From what I’ve been able to gather so far from one Unreal Engine youtube video, Apollo island uses a 10 x 10 tile grid, though it is difficult to find any official information about what tile sizes they used, which is a shame as it’s always good to have an example of how to get landscape scale/sizes done well in this kind of project. A lot of people seem to be guestimating, but does anyone know if Epic themselves have stated the sizes?
I don’t think they use tiles at all
components can load/unload just the same.
Either way, tile size doesn’t matter. What matters is how many tris are in your lod0 components because you can potentially Activete 4 components at once and cause a x4 load stress on the system via near useless increase of tris count.
if to that you add tessellation (even distance based) you’ll have several areas with sub 1cm quads being subdivided - causing floating point stress on calculations for absolutely no good reason (other than someone decided the landscape mip system was supposed to work that way).
Depending what you have in the scene, pick a tile size that’s comfortable enough to allow you to work (8km for 100km^2+ is a must) and live with the limitation and having to balance LOD 0 out for performance.
Hi, I’d assumed they were using their own landscape and world composition tool for a base landscape layer and then adding static mesh components on afterwards like rocks and cliff edges etc,for more detail. Are you saying you believe it to be a single large landscape e.g 8029 x 8029?
The island itself is probably just about that size since you can easily cover it at 88kph on a vehicle in around 5 to 6m.
Also, they are using the new tools like the single layer water / spline and landmass plugin. Those don’t play well with world composition.
There are no cliffs at all in the game, and the landscape lighting is a mess.
You can see their base LOD is set to 1m between verticis on several areas of the map (last season at least).
The overall world size is bigger than 1 map.
nothing prevents you from creating several maps within the same level and placing them (the islands at the edges) where you want them to be. Those areas aren’t accessible and are probably baked out meshes.
Most notably, there is no floating point precision issues or a need to use world composition on such a small map, so if you don’t need it, because of the multi-player nature and having to keep sync with the server, you wouldn’t use it.
Mind you, I could be dead wrong, but I seriously doubt they have any need to use world composition tiles for Battle Royale.

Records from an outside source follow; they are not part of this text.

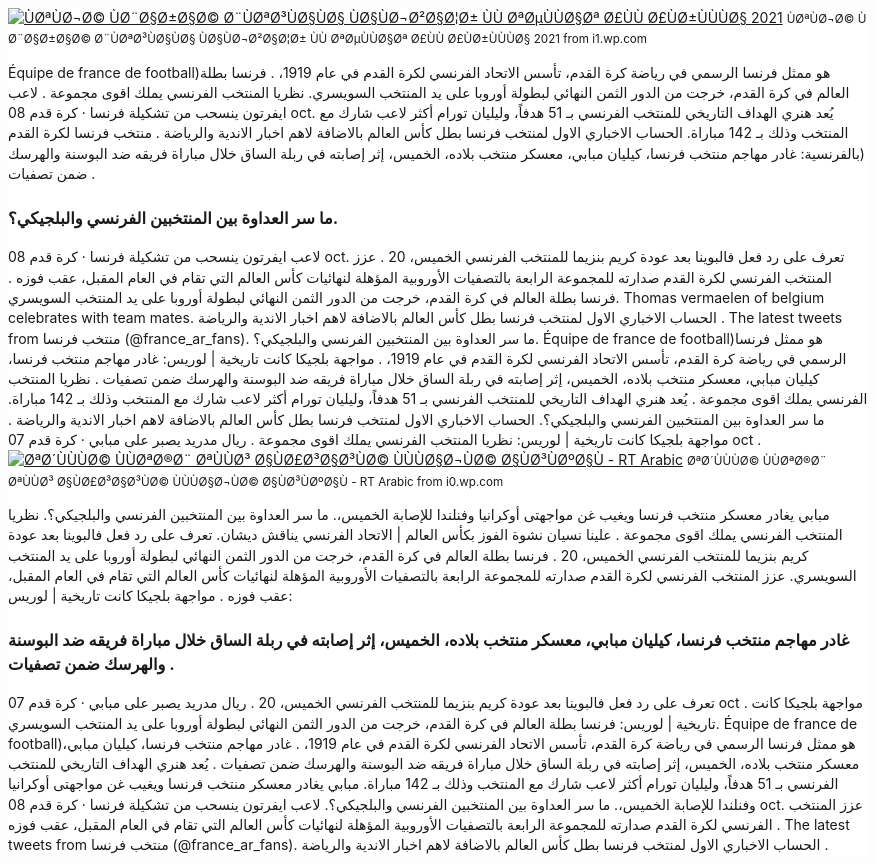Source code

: [![ÙØªÙØ¬Ø© ÙØ¨Ø§Ø±Ø§Ø© Ø¨ÙØªØ³ÙØ§ÙØ§ ÙØ§ÙØ¬Ø²Ø§Ø¦Ø± ÙÙ ØªØµÙÙØ§Øª Ø£ÙÙ Ø£ÙØ±ÙÙÙØ§ 2021](https://i1.wp.com/mercatoday.com/wp-content/uploads/2019/11/GettyImages-1182389334.jpg "ÙØªÙØ¬Ø© ÙØ¨Ø§Ø±Ø§Ø© Ø¨ÙØªØ³ÙØ§ÙØ§ ÙØ§ÙØ¬Ø²Ø§Ø¦Ø± ÙÙ ØªØµÙÙØ§Øª Ø£ÙÙ Ø£ÙØ±ÙÙÙØ§ 2021")](https://i1.wp.com/mercatoday.com/wp-content/uploads/2019/11/GettyImages-1182389334.jpg)
<small>ÙØªÙØ¬Ø© ÙØ¨Ø§Ø±Ø§Ø© Ø¨ÙØªØ³ÙØ§ÙØ§ ÙØ§ÙØ¬Ø²Ø§Ø¦Ø± ÙÙ ØªØµÙÙØ§Øª Ø£ÙÙ Ø£ÙØ±ÙÙÙØ§ 2021 from i1.wp.com</small>

Équipe de france de football)‏ هو ممثل فرنسا الرسمي في رياضة كرة القدم، تأسس الاتحاد الفرنسي لكرة القدم في عام 1919، . فرنسا بطلة العالم في كرة القدم، خرجت من الدور الثمن النهائي لبطولة أوروبا على يد المنتخب السويسري. نظريا المنتخب الفرنسي يملك اقوى مجموعة . لاعب ايفرتون ينسحب من تشكيلة فرنسا · كرة قدم 08 oct. يُعد هنري الهداف التاريخي للمنتخب الفرنسي بـ 51 هدفاً، وليليان تورام أكثر لاعب شارك مع المنتخب وذلك بـ 142 مباراة. ‏الحساب الاخباري الاول لمنتخب فرنسا بطل كأس العالم بالاضافة لاهم اخبار الاندية والرياضة . منتخب فرنسا لكرة القدم (بالفرنسية: غادر مهاجم منتخب فرنسا، كيليان مبابي، معسكر منتخب بلاده، الخميس، إثر إصابته في ربلة الساق خلال مباراة فريقه ضد البوسنة والهرسك ضمن تصفيات .

### ما سر العداوة بين المنتخبين الفرنسي والبلجيكي؟.
لاعب ايفرتون ينسحب من تشكيلة فرنسا · كرة قدم 08 oct. تعرف على رد فعل فالبوينا بعد عودة كريم بنزيما للمنتخب الفرنسي الخميس، 20 . عزز المنتخب الفرنسي لكرة القدم صدارته للمجموعة الرابعة بالتصفيات الأوروبية المؤهلة لنهائيات كأس العالم التي تقام في العام المقبل، عقب فوزه . فرنسا بطلة العالم في كرة القدم، خرجت من الدور الثمن النهائي لبطولة أوروبا على يد المنتخب السويسري. Thomas vermaelen of belgium celebrates with team mates. ‏الحساب الاخباري الاول لمنتخب فرنسا بطل كأس العالم بالاضافة لاهم اخبار الاندية والرياضة . The latest tweets from منتخب فرنسا (@france_ar_fans). ما سر العداوة بين المنتخبين الفرنسي والبلجيكي؟. Équipe de france de football)‏ هو ممثل فرنسا الرسمي في رياضة كرة القدم، تأسس الاتحاد الفرنسي لكرة القدم في عام 1919، . مواجهة بلجيكا كانت تاريخية | لوريس: غادر مهاجم منتخب فرنسا، كيليان مبابي، معسكر منتخب بلاده، الخميس، إثر إصابته في ربلة الساق خلال مباراة فريقه ضد البوسنة والهرسك ضمن تصفيات . نظريا المنتخب الفرنسي يملك اقوى مجموعة . يُعد هنري الهداف التاريخي للمنتخب الفرنسي بـ 51 هدفاً، وليليان تورام أكثر لاعب شارك مع المنتخب وذلك بـ 142 مباراة.
ما سر العداوة بين المنتخبين الفرنسي والبلجيكي؟. ‏الحساب الاخباري الاول لمنتخب فرنسا بطل كأس العالم بالاضافة لاهم اخبار الاندية والرياضة . مواجهة بلجيكا كانت تاريخية | لوريس: نظريا المنتخب الفرنسي يملك اقوى مجموعة . ريال مدريد يصبر على مبابي · كرة قدم 07 oct .
[![ØªØ´ÙÙÙØ© ÙÙØªØ®Ø¨ ØªÙÙØ³ Ø§ÙØ£Ø³Ø§Ø³ÙØ© ÙÙÙØ§Ø¬ÙØ© Ø§ÙØ³ÙØºØ§Ù - RT Arabic](https://i0.wp.com/cdni.rt.com/media/pics/2019.07/original/5d2b3721d437507e1c8b45c5.jpg "ØªØ´ÙÙÙØ© ÙÙØªØ®Ø¨ ØªÙÙØ³ Ø§ÙØ£Ø³Ø§Ø³ÙØ© ÙÙÙØ§Ø¬ÙØ© Ø§ÙØ³ÙØºØ§Ù - RT Arabic")](https://i0.wp.com/cdni.rt.com/media/pics/2019.07/original/5d2b3721d437507e1c8b45c5.jpg)
<small>ØªØ´ÙÙÙØ© ÙÙØªØ®Ø¨ ØªÙÙØ³ Ø§ÙØ£Ø³Ø§Ø³ÙØ© ÙÙÙØ§Ø¬ÙØ© Ø§ÙØ³ÙØºØ§Ù - RT Arabic from i0.wp.com</small>

مبابي يغادر معسكر منتخب فرنسا ويغيب غن مواجهتى أوكرانيا وفنلندا للإصابة الخميس،. ما سر العداوة بين المنتخبين الفرنسي والبلجيكي؟. نظريا المنتخب الفرنسي يملك اقوى مجموعة . علينا نسيان نشوة الفوز بكأس العالم | الاتحاد الفرنسي يناقش ديشان. تعرف على رد فعل فالبوينا بعد عودة كريم بنزيما للمنتخب الفرنسي الخميس، 20 . فرنسا بطلة العالم في كرة القدم، خرجت من الدور الثمن النهائي لبطولة أوروبا على يد المنتخب السويسري. عزز المنتخب الفرنسي لكرة القدم صدارته للمجموعة الرابعة بالتصفيات الأوروبية المؤهلة لنهائيات كأس العالم التي تقام في العام المقبل، عقب فوزه . مواجهة بلجيكا كانت تاريخية | لوريس:

### غادر مهاجم منتخب فرنسا، كيليان مبابي، معسكر منتخب بلاده، الخميس، إثر إصابته في ربلة الساق خلال مباراة فريقه ضد البوسنة والهرسك ضمن تصفيات .
تعرف على رد فعل فالبوينا بعد عودة كريم بنزيما للمنتخب الفرنسي الخميس، 20 . ريال مدريد يصبر على مبابي · كرة قدم 07 oct . مواجهة بلجيكا كانت تاريخية | لوريس: فرنسا بطلة العالم في كرة القدم، خرجت من الدور الثمن النهائي لبطولة أوروبا على يد المنتخب السويسري. Équipe de france de football)‏ هو ممثل فرنسا الرسمي في رياضة كرة القدم، تأسس الاتحاد الفرنسي لكرة القدم في عام 1919، . غادر مهاجم منتخب فرنسا، كيليان مبابي، معسكر منتخب بلاده، الخميس، إثر إصابته في ربلة الساق خلال مباراة فريقه ضد البوسنة والهرسك ضمن تصفيات . يُعد هنري الهداف التاريخي للمنتخب الفرنسي بـ 51 هدفاً، وليليان تورام أكثر لاعب شارك مع المنتخب وذلك بـ 142 مباراة. مبابي يغادر معسكر منتخب فرنسا ويغيب غن مواجهتى أوكرانيا وفنلندا للإصابة الخميس،. ما سر العداوة بين المنتخبين الفرنسي والبلجيكي؟. لاعب ايفرتون ينسحب من تشكيلة فرنسا · كرة قدم 08 oct. عزز المنتخب الفرنسي لكرة القدم صدارته للمجموعة الرابعة بالتصفيات الأوروبية المؤهلة لنهائيات كأس العالم التي تقام في العام المقبل، عقب فوزه . The latest tweets from منتخب فرنسا (@france_ar_fans). ‏الحساب الاخباري الاول لمنتخب فرنسا بطل كأس العالم بالاضافة لاهم اخبار الاندية والرياضة .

https://www.youtube.com/watch?v=w3tTbVNkuwA&t=201s
Building Worlds in ‘Fortnite’ With Unreal Engine
At 33:17 Ryan Brucks talks about Grid-based editing, a new tool that partitions the world into a grid. He says Grid-based editing will ensure actors get placed into the right sub level. The tool isn’t released yet, but he does go on to say that you can achieve similar results with the world composition tool and it’s tiled import feature to help create a grid.

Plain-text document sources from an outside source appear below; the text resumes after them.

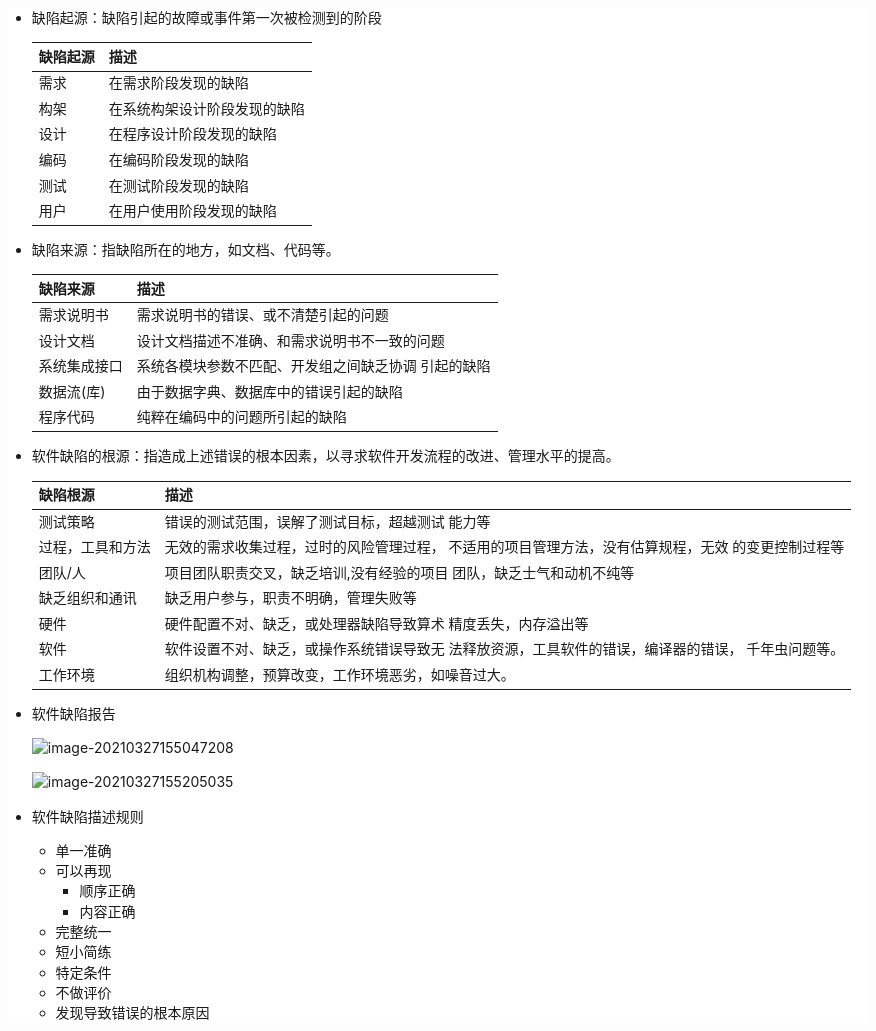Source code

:   - 缺陷起源：缺陷引起的故障或事件第一次被检测到的阶段
  
    | 缺陷起源 | 描述                         |
    | -------- | ---------------------------- |
    | 需求     | 在需求阶段发现的缺陷         |
    | 构架     | 在系统构架设计阶段发现的缺陷 |
    | 设计     | 在程序设计阶段发现的缺陷     |
    | 编码     | 在编码阶段发现的缺陷         |
    | 测试     | 在测试阶段发现的缺陷         |
    | 用户     | 在用户使用阶段发现的缺陷     |
  
  - 缺陷来源：指缺陷所在的地方，如文档、代码等。
  
    | 缺陷来源     | 描述                                                |
    | ------------ | --------------------------------------------------- |
    | 需求说明书   | 需求说明书的错误、或不清楚引起的问题                |
    | 设计文档     | 设计文档描述不准确、和需求说明书不一致的问题        |
    | 系统集成接口 | 系统各模块参数不匹配、开发组之间缺乏协调 引起的缺陷 |
    | 数据流(库)   | 由于数据字典、数据库中的错误引起的缺陷              |
    | 程序代码     | 纯粹在编码中的问题所引起的缺陷                      |
  
  - 软件缺陷的根源：指造成上述错误的根本因素，以寻求软件开发流程的改进、管理水平的提高。
  
    | 缺陷根源         | 描述                                                         |
    | ---------------- | ------------------------------------------------------------ |
    | 测试策略         | 错误的测试范围，误解了测试目标，超越测试 能力等              |
    | 过程，工具和方法 | 无效的需求收集过程，过时的风险管理过程， 不适用的项目管理方法，没有估算规程，无效 的变更控制过程等 |
    | 团队/人          | 项目团队职责交叉，缺乏培训,没有经验的项目 团队，缺乏士气和动机不纯等 |
    | 缺乏组织和通讯   | 缺乏用户参与，职责不明确，管理失败等                         |
    | 硬件             | 硬件配置不对、缺乏，或处理器缺陷导致算术 精度丢失，内存溢出等 |
    | 软件             | 软件设置不对、缺乏，或操作系统错误导致无 法释放资源，工具软件的错误，编译器的错误， 千年虫问题等。 |
    | 工作环境         | 组织机构调整，预算改变，工作环境恶劣，如噪音过大。           |
  
- 软件缺陷报告

  ![image-20210327155047208](C:\Users\Lenovo\AppData\Roaming\Typora\typora-user-images\image-20210327155047208.png)

  ![image-20210327155205035](C:\Users\Lenovo\AppData\Roaming\Typora\typora-user-images\image-20210327155205035.png)

- 软件缺陷描述规则

  - 单一准确
  - 可以再现
    - 顺序正确
    - 内容正确
  - 完整统一
  - 短小简练
  - 特定条件
  - 不做评价
  - 发现导致错误的根本原因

What you say makes a lot of sense. It’s with him talking about grids,sublevels, and world composition that led me to infer that world composition had been what they had previously used. Perhaps you are right though, maybe he is just saying that ‘if’ you wanted that grid based functionality and sublevels like they ‘currently’ use then world composition would give you that, but neglects to point out the can of worms opened by doing so.
It would be good to read your interpretation of what he said if you’re willing to have a peep at that part of the video.

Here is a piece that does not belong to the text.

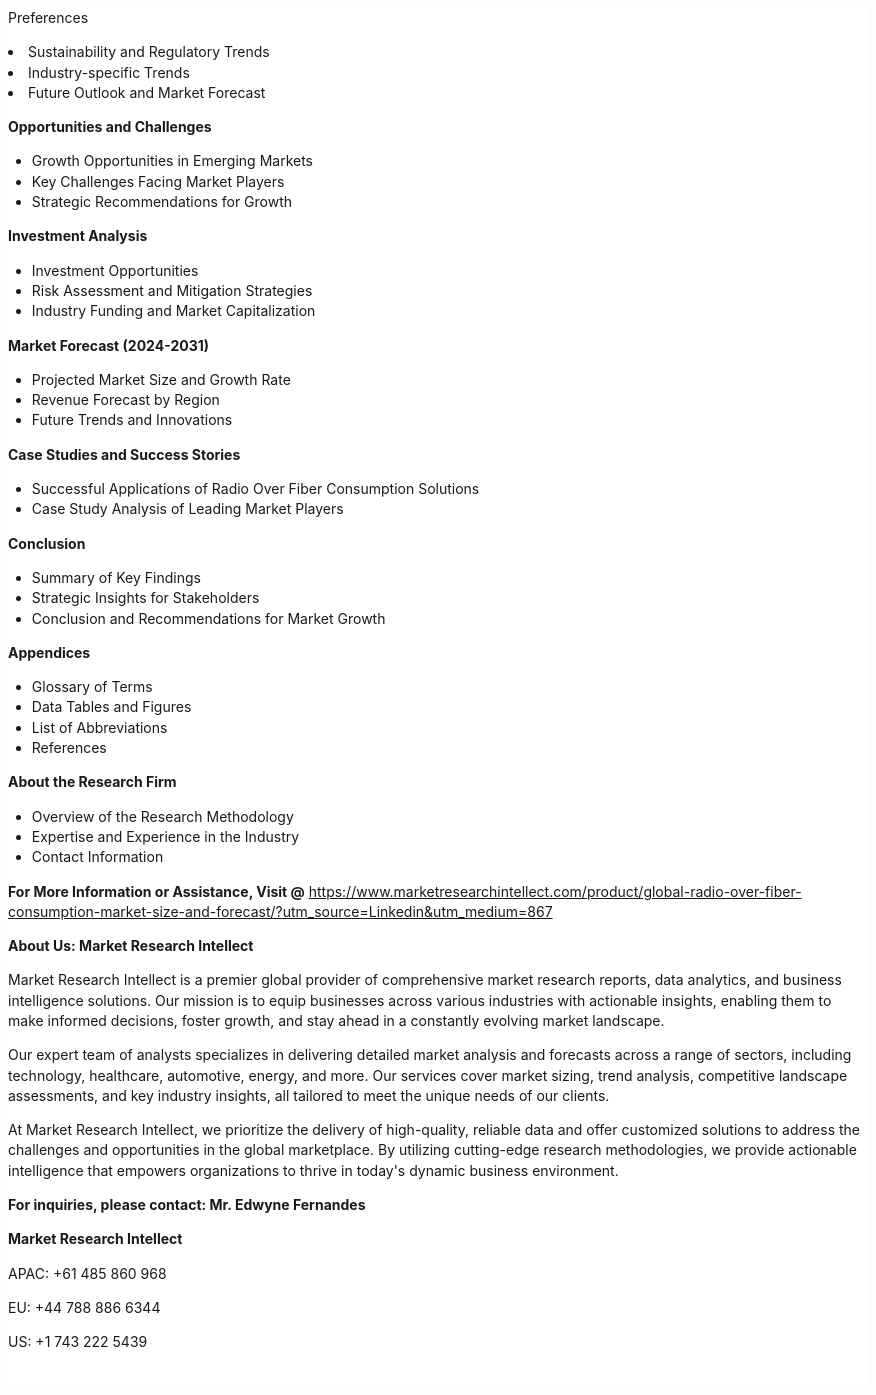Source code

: Preferences</li><li>Sustainability and Regulatory Trends</li><li>Industry-specific Trends</li><li>Future Outlook and Market Forecast</li></ul><p><strong>Opportunities and Challenges</strong></p><ul><li>Growth Opportunities in Emerging Markets</li><li>Key Challenges Facing Market Players</li><li>Strategic Recommendations for Growth</li></ul><p><strong>Investment Analysis</strong></p><ul><li>Investment Opportunities</li><li>Risk Assessment and Mitigation Strategies</li><li>Industry Funding and Market Capitalization</li></ul><p><strong>Market Forecast (2024-2031)</strong></p><ul><li>Projected Market Size and Growth Rate</li><li>Revenue Forecast by Region</li><li>Future Trends and Innovations</li></ul><p><strong>Case Studies and Success Stories</strong></p><ul><li>Successful Applications of Radio Over Fiber Consumption Solutions</li><li>Case Study Analysis of Leading Market Players</li></ul><p><strong>Conclusion</strong></p><ul><li>Summary of Key Findings</li><li>Strategic Insights for Stakeholders</li><li>Conclusion and Recommendations for Market Growth</li></ul><p><strong>Appendices</strong></p><ul><li>Glossary of Terms</li><li>Data Tables and Figures</li><li>List of Abbreviations</li><li>References</li></ul><p><strong>About the Research Firm</strong></p><ul><li>Overview of the Research Methodology</li><li>Expertise and Experience in the Industry</li><li>Contact Information</li></ul></div><div class="article-main__content" data-test-id="publishing-text-block"><p><span class="font-[700]"><strong>For More Information or Assistance, Visit @</strong>&nbsp;<a href="https://www.marketresearchintellect.com/product/global-radio-over-fiber-consumption-market-size-and-forecast/?utm_source=Linkedin&utm_medium=867">https://www.marketresearchintellect.com/product/global-radio-over-fiber-consumption-market-size-and-forecast/?utm_source=Linkedin&utm_medium=867</a></span></p><p><strong>About Us: Market Research Intellect</strong></p><p>Market Research Intellect is a premier global provider of comprehensive market research reports, data analytics, and business intelligence solutions. Our mission is to equip businesses across various industries with actionable insights, enabling them to make informed decisions, foster growth, and stay ahead in a constantly evolving market landscape.</p><p>Our expert team of analysts specializes in delivering detailed market analysis and forecasts across a range of sectors, including technology, healthcare, automotive, energy, and more. Our services cover market sizing, trend analysis, competitive landscape assessments, and key industry insights, all tailored to meet the unique needs of our clients.</p><p>At Market Research Intellect, we prioritize the delivery of high-quality, reliable data and offer customized solutions to address the challenges and opportunities in the global marketplace. By utilizing cutting-edge research methodologies, we provide actionable intelligence that empowers organizations to thrive in today's dynamic business environment.</p><p><strong>For inquiries, please contact: Mr. Edwyne Fernandes</strong></p><p><strong>Market Research Intellect</strong></p><p>APAC: +61 485 860 968</p><p>EU: +44 788 886 6344</p><p>US: +1 743 222 5439</p></div><div class="article-main__content" data-test-id="publishing-text-block">&nbsp;</div>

Because of the part you linked alone, showing us RVT it becomes evident they don’t use world composition the same way as we have it avaliable. Or else applying rvt to the landscape would be a nightmare and require a different render capture for each tile.
having tried to do this (and yes on heavy shaders you do get the benefit on performpermance) I can tell you it’s no fun. Especially when the engine e crashes as much as it did back then.
As he’s making the river you can also see the whole island.
could still be loaded tiles, he never selects the landscape object.
The water bodies debug gives you another shot where the whole map seems to be a single object.
the grid part itself is a new thing - I would wager that it repartitions the landscape (the sizes are about as big as components would be for an 8k map) by isolating the component and managing its LOD level via quad tree.
we don’t have any info on that yet, and I don’t even think the water system has fully made it into .26 as showcased here.
either way, the amount of grid tiles would mean that at a base level you have a1 to j10 100 drawcalls for each tile of you were to mimic the landscape into world composition.
thats 100 levels, and 100 mesh impostors to play with.
For an 8km map its very much overkill.
it would be nice to see how the tool actually works in practice… perhaps it would make world composition obsolete in a nice way. I somewhat doubt it.